By Geoff Fein

Lockheed Martin [LMT] and BAE Systems will test fire several rounds of the Long Range Land Attack Projectile (LRLAP) this week, part of a larger effort to continue testing the guided rocket being developed for use on DDG-1000, according to company officials.

Additionally, the two companies, along with SAIC [SAI], are in the midst of testing a scaled down variant of LRLAP, the team is developing to fill the naval surface fire support (NSFS) gap, a result of the demise of the Navy’s Extended Range Guided Munition (ERGM) effort in 2008.

Both Lockheed Martin and BAE expect the Navy to hold a competitive fly-off program for ERM.

BAE and Lockheed Martin continue to perform on both the 155mm LRLAP and the 5-inch LRLAP, A BAE official told Defense Daily yesterday at the annual Surface Navy Association symposium in Arlington, Va.

"On the 155 side, we are doing the testing of tactical or near-tactical rounds, including testing of two rounds this Friday," the BAE official said.

The guided flight tests of the tactical configuration of LRLAP, minus warheads, are being done in advance of LRLAP’s critical design review (CDR), scheduled for December.

"We will shoot five rounds before CDR," the BAE official said.

Under this test phase, Lockheed Martin and BAE plan to fire a total of 25 LRLAP rounds at White Sands Missile Range in New Mexico.

Those rounds will be shot from an Advanced un System (AGS) tube mounted on a M110 8-inch howitzer chassis, a Lockheed Martin official told Defense Daily during the same interview. BAE builds AGS which is being developed for DDG-1000.

"That’s the standard approach because it provides a recoil mechanism. It’s portable, and we can set that test vehicle up at any test range," the BAE official said.

"On the 5-inch side, the current schedule has us doing rocket ballistic tests next month, pointing toward multiple guided flights this summer in roughly the July timeframe," the BAE official added.

BAE and Lockheed Martin have done some ballistic tests with a full-up airframe.

"We’ve tested the rocket motor, the tail fin assemblies, and canard actuation," the BAE official said.

While they haven’t done any flight tests to date, the team has done component level testing of the deeply-integrated guidance and navigation unit (DIGNU).

"There has been extensive hardware testing in support of reaching the guided flight test this summer," the BAE official added.

Although the team has been successful with development and testing of the LRLAP round, that doesn’t mean that success will directly translate to the 5-inch variant… or what is being called LRLAP Lite, the Lockheed Martin official said.

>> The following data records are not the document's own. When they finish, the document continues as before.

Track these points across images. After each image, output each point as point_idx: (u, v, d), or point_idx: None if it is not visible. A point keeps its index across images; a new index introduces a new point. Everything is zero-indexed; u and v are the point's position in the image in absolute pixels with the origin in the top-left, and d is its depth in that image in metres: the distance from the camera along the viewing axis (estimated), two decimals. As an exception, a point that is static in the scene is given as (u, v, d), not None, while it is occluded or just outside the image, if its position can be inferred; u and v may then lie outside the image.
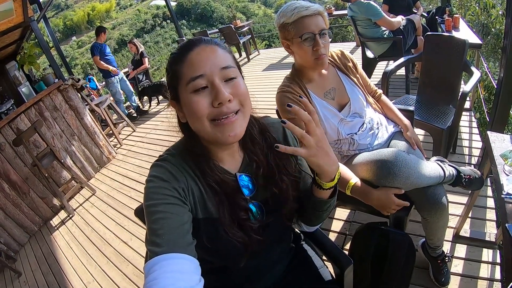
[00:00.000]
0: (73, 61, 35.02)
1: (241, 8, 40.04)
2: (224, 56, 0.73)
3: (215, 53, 0.72)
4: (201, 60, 0.70)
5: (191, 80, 0.69)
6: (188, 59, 0.71)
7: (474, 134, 2.62)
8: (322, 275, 1.01)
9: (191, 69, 0.70)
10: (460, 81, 2.19)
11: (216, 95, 0.69)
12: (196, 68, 0.70)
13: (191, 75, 0.70)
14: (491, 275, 1.52)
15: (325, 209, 0.87)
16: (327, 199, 0.84)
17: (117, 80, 5.23)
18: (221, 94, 0.68)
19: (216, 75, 0.70)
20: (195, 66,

"That’s why we have initiated this IRAD and pulled our money together, so we can prove that the knowledge that we’ve built in the development of LRLAP we can transfer over to the 5-inch and successfully demonstrate that this is doable," the Lockheed Martin official said. "Because there is the perception among the services, probably in OSD, and on the Hill that flying a 5-inch guided projectile is not possible. We fundamentally disagree with that. We believe that by end of this summer, or into the fall, we will be flying 5- inch guided projectiles to demonstrate to the Navy that we can move directly into a program start. And if they want to have competition we welcome it."